Excerpt to read:
The loan is repayable in 36 Installments ending in October 2024.

48. financial risk management objectives and policies

The Company's principal financial liabilities other than derivatives comprise long-term and short-term borrowings, capital
creditors and trade and other payables. The main purpose of these financial liabilities is to finance the Company's
operations. The Company's principal financial assets other than derivatives include trade and other receivables, cash and
cash equivalents and deposits that derive directly from its operation.

The Company is exposed tomarket, credit, liquidity and regulatory risks. The Company's senior management oversees
the management of these risks. The Board of Directors reviews and agrees policies for managing each of these risks,
which are summarised below :

A. Market risk

Market risk is the risk that the fair value of future cash flows of a financial instrument will fluctuate because of
changes in market prices. Market risk comprises three types of risk: commodity risk, interest rate risk and foreign
currency risk.

(i) Commodity Price Risk

Company is affected by the price volatility of certain commodities, primarily, Solar Module. Its operating
activities require the on-going purchase of these materials. The company has arrangement to pass-through
the increase/decrease in these material price through price variance clause in majority of the contract.

(ii) Foreign Currency Risk

Foreign currency risk is the risk that the fair value or future cash flows of an exposure will fluctuate because of
changes in foreign exchange rates. The Company's exposure to the risk of changes in foreign exchange rate
relates primarily to the Company's operating activities (when revenue or expense is denominated in a foreign
currency). Further, the Company has foreign currency risk on import of input materials, capital commitment
and also borrow funds in foreign currency for its business. The Company evaluates the impact of foreign
exchange rate fluctuations by assessing its exposure to exchange rate risks. Certain transactions of the
Company act as a natural hedge as a portion of both assets and liabilities are denominated in similar foreign
currencies, for the remaining exposers to foreign exchange risks, the Company adopts a policy of selective

hedging based on risk perception of management using derivative, whenever required, to mitigate or eliminate
the risks.

(iii) Interest Rate risk

The Company is exposed to interest rate risk on financial liabilities such as borrowings, both short-term
and long-term. It maintains a balance of fixed and floating interest rate borrowings and the proportion is
determined by current market interest rates, projected debt servicing capability and view on future interest
rates.

B. Credit Risk

Financial Asset of the Company include trade receivables, employee advances and bank deposits which represents
Company's maximum exposure to the credit risk.

With respect to credit exposure from customers, the Company has a procedure in place aiming to minimise collection
losses. Credit Control team assesses the credit quality of the customers, their financial position, past experience
in payment and other relevant factors. The Company's exposure to credit risk is influence mainly by the individual
characteristics of each customer. However, management also considers the factors that may influence the credit
risk of its customer base, including default risk associated with the industry and country in which customers operate.

Stored data entries:
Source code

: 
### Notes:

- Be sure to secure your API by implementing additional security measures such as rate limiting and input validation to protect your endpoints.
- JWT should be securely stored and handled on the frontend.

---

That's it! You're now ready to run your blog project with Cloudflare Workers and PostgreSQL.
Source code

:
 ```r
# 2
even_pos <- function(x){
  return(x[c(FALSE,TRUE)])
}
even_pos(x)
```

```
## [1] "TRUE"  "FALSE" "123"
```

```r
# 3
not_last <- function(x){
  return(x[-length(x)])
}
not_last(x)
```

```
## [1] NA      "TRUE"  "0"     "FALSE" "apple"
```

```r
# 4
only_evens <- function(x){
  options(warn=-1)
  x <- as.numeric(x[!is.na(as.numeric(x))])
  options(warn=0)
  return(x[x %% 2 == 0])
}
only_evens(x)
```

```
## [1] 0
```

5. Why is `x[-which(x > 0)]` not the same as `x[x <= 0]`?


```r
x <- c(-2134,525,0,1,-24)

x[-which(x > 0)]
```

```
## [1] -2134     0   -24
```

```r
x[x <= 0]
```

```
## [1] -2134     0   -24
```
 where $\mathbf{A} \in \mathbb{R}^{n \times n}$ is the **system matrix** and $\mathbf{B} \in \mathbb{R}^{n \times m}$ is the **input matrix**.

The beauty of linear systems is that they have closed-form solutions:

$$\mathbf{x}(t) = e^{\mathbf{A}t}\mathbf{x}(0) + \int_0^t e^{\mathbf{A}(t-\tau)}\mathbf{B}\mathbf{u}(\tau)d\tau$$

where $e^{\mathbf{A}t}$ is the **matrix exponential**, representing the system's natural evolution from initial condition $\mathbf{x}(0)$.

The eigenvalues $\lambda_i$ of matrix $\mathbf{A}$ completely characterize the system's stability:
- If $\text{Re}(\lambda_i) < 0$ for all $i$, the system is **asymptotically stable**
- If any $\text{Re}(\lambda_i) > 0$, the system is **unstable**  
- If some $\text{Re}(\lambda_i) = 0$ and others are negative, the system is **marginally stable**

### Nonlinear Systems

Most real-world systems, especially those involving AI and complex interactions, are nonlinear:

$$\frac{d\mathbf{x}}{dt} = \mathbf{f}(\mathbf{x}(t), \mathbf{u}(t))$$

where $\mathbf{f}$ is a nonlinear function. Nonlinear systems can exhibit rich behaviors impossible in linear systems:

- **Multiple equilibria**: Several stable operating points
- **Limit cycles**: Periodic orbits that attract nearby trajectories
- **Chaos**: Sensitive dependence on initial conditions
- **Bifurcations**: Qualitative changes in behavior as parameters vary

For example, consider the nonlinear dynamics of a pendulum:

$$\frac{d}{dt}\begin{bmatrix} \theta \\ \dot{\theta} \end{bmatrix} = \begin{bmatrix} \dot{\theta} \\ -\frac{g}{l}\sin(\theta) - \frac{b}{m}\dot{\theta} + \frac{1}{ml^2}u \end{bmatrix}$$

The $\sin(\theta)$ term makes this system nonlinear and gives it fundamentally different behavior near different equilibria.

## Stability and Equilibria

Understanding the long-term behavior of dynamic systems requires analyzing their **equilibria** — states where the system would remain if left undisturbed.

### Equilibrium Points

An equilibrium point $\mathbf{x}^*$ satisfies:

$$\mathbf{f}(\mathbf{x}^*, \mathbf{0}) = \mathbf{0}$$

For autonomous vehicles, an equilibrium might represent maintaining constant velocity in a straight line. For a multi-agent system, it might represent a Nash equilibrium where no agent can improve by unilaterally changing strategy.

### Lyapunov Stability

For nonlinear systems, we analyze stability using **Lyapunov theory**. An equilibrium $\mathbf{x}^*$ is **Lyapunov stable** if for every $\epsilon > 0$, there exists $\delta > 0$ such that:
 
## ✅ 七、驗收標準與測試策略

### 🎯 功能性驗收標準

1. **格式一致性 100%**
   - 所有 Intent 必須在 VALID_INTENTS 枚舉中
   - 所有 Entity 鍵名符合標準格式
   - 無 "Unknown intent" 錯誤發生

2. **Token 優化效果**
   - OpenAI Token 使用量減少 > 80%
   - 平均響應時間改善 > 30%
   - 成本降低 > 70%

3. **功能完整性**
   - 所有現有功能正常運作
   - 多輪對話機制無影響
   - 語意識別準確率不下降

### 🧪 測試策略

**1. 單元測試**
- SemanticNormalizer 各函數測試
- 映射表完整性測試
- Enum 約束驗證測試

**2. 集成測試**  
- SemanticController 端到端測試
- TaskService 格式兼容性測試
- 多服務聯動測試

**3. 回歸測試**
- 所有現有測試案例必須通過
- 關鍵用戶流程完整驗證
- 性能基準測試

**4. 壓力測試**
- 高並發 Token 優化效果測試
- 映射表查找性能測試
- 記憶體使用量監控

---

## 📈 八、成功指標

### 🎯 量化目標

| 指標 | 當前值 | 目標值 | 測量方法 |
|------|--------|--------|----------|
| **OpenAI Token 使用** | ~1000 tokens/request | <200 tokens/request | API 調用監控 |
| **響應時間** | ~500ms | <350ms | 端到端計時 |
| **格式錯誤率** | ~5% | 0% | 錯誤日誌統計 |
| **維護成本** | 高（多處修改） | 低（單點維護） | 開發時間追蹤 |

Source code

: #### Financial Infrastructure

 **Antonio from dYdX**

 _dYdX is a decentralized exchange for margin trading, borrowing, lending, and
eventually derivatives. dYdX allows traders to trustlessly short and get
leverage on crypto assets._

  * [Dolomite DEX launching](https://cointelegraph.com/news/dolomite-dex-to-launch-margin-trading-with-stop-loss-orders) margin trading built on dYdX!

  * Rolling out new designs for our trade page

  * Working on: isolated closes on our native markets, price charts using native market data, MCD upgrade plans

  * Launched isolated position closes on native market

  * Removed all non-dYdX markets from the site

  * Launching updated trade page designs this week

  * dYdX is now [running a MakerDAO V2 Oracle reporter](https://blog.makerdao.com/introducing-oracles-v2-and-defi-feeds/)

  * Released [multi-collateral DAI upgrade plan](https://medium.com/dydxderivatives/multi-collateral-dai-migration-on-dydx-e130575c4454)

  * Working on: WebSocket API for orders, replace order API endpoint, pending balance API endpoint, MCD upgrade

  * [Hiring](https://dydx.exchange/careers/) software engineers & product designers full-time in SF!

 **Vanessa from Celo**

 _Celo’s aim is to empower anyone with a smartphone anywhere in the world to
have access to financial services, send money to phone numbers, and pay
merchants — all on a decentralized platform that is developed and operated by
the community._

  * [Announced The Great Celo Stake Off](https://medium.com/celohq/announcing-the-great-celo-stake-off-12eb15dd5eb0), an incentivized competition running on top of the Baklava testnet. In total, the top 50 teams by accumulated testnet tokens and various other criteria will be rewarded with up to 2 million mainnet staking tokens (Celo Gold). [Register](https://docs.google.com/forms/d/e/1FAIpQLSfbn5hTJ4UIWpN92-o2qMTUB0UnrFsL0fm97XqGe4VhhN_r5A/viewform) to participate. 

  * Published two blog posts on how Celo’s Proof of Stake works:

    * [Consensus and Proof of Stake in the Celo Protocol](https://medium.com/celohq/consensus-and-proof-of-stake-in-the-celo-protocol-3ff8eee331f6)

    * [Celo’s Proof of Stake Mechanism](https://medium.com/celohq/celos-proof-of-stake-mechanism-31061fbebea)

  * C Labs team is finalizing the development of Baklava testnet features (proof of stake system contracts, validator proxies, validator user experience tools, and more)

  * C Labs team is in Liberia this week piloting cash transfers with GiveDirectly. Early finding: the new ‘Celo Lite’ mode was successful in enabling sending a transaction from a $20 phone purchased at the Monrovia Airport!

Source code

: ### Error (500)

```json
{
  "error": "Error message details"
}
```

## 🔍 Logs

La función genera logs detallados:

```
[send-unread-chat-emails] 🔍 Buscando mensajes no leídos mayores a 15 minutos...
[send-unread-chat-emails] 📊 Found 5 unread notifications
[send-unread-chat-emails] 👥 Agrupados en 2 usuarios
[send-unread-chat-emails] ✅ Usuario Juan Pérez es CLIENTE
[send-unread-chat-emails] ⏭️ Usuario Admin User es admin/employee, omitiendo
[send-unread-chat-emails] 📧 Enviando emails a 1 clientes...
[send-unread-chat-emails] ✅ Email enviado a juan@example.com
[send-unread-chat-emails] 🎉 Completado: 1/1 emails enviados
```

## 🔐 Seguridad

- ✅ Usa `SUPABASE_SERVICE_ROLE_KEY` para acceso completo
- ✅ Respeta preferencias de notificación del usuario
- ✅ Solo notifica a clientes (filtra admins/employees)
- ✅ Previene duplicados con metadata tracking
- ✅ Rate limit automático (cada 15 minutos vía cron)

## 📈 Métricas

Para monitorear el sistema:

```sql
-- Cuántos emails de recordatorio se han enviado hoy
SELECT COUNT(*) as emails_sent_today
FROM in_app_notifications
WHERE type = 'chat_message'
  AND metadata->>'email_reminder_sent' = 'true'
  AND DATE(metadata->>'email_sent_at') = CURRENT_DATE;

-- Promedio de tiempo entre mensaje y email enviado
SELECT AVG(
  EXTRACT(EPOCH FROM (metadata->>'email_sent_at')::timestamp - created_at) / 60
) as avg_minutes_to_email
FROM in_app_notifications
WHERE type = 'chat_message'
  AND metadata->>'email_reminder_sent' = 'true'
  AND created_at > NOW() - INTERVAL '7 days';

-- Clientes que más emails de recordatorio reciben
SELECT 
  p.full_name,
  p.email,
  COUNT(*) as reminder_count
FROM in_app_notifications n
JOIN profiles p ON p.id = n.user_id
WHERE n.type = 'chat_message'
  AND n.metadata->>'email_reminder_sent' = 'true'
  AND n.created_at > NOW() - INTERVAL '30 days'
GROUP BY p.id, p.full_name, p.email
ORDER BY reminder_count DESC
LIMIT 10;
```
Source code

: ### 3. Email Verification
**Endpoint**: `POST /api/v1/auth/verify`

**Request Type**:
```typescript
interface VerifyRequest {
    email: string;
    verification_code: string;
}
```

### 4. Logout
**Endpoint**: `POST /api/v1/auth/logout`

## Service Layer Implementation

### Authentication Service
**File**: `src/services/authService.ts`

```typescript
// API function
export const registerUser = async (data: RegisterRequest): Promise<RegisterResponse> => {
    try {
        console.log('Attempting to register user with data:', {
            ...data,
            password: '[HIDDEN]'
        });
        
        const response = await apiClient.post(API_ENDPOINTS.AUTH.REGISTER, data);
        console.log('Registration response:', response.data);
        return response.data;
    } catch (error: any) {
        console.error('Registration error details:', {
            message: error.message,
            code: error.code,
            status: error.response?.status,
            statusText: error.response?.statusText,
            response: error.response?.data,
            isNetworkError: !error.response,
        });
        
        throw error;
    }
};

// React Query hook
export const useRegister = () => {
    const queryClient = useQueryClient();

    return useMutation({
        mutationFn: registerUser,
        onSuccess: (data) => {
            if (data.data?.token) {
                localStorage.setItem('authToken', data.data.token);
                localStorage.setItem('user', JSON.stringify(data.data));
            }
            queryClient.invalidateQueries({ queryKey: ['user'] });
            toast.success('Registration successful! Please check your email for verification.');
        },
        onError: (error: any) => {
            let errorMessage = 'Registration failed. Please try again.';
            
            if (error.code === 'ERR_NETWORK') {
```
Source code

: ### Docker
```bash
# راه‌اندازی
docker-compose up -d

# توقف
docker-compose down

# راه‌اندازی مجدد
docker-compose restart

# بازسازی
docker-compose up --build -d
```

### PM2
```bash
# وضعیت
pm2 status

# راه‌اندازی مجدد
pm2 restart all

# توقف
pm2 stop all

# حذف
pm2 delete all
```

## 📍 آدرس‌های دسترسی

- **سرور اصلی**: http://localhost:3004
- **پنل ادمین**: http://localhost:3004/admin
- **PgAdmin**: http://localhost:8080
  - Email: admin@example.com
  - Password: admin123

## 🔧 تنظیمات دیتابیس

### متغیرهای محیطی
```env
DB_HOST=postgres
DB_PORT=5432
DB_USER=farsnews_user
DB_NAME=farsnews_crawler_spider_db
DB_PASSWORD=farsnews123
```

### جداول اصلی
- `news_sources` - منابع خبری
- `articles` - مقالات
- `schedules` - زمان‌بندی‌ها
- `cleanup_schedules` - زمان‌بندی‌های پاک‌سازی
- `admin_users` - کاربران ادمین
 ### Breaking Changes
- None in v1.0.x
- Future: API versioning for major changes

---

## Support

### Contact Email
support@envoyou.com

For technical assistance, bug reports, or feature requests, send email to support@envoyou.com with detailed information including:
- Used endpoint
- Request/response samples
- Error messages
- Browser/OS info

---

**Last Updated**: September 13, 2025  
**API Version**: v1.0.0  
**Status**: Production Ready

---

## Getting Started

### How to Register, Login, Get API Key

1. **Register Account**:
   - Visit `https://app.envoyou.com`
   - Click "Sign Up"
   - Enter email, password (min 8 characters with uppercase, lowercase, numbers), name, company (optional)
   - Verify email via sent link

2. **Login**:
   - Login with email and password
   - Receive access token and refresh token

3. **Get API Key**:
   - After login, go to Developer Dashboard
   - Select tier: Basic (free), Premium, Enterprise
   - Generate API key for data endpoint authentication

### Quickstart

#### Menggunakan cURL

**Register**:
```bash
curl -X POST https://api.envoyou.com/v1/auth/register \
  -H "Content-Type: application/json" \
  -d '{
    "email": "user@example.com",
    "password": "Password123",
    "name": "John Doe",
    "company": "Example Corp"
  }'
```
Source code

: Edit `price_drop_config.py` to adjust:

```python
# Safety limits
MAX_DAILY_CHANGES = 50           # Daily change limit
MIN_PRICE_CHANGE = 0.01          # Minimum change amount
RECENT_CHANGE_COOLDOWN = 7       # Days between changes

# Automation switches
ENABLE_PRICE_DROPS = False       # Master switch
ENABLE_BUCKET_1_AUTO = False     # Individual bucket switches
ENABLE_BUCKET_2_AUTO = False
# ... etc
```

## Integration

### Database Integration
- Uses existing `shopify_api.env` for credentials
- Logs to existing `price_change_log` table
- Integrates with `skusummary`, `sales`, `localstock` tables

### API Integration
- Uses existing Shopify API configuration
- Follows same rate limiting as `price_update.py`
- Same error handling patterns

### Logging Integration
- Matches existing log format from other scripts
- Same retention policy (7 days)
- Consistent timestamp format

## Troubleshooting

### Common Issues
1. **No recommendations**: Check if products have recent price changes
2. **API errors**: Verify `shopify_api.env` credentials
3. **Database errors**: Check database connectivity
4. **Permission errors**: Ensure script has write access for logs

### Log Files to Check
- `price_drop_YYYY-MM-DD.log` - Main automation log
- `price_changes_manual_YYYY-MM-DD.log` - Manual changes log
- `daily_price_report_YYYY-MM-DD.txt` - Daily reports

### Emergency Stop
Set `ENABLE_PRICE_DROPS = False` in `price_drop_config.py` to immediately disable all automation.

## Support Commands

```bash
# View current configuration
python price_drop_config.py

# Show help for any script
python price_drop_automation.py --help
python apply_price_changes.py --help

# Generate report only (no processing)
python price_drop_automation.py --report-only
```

Try it: In the excerpt on financial risk management, rewrite the paragraph that begins "With respect to credit exposure from customers" as a short bulleted list that keeps its main facts.

Written answer:
- The Company has a procedure aimed at minimizing collection losses from customer credit exposure.
- The Credit Control team assesses each customer's credit quality, financial position, past payment experience and other relevant factors.
- The Company's credit risk exposure depends mainly on the individual characteristics of each customer.
- Management also considers factors that may affect the credit risk of the customer base, including default risk linked to the industry and country in which customers operate.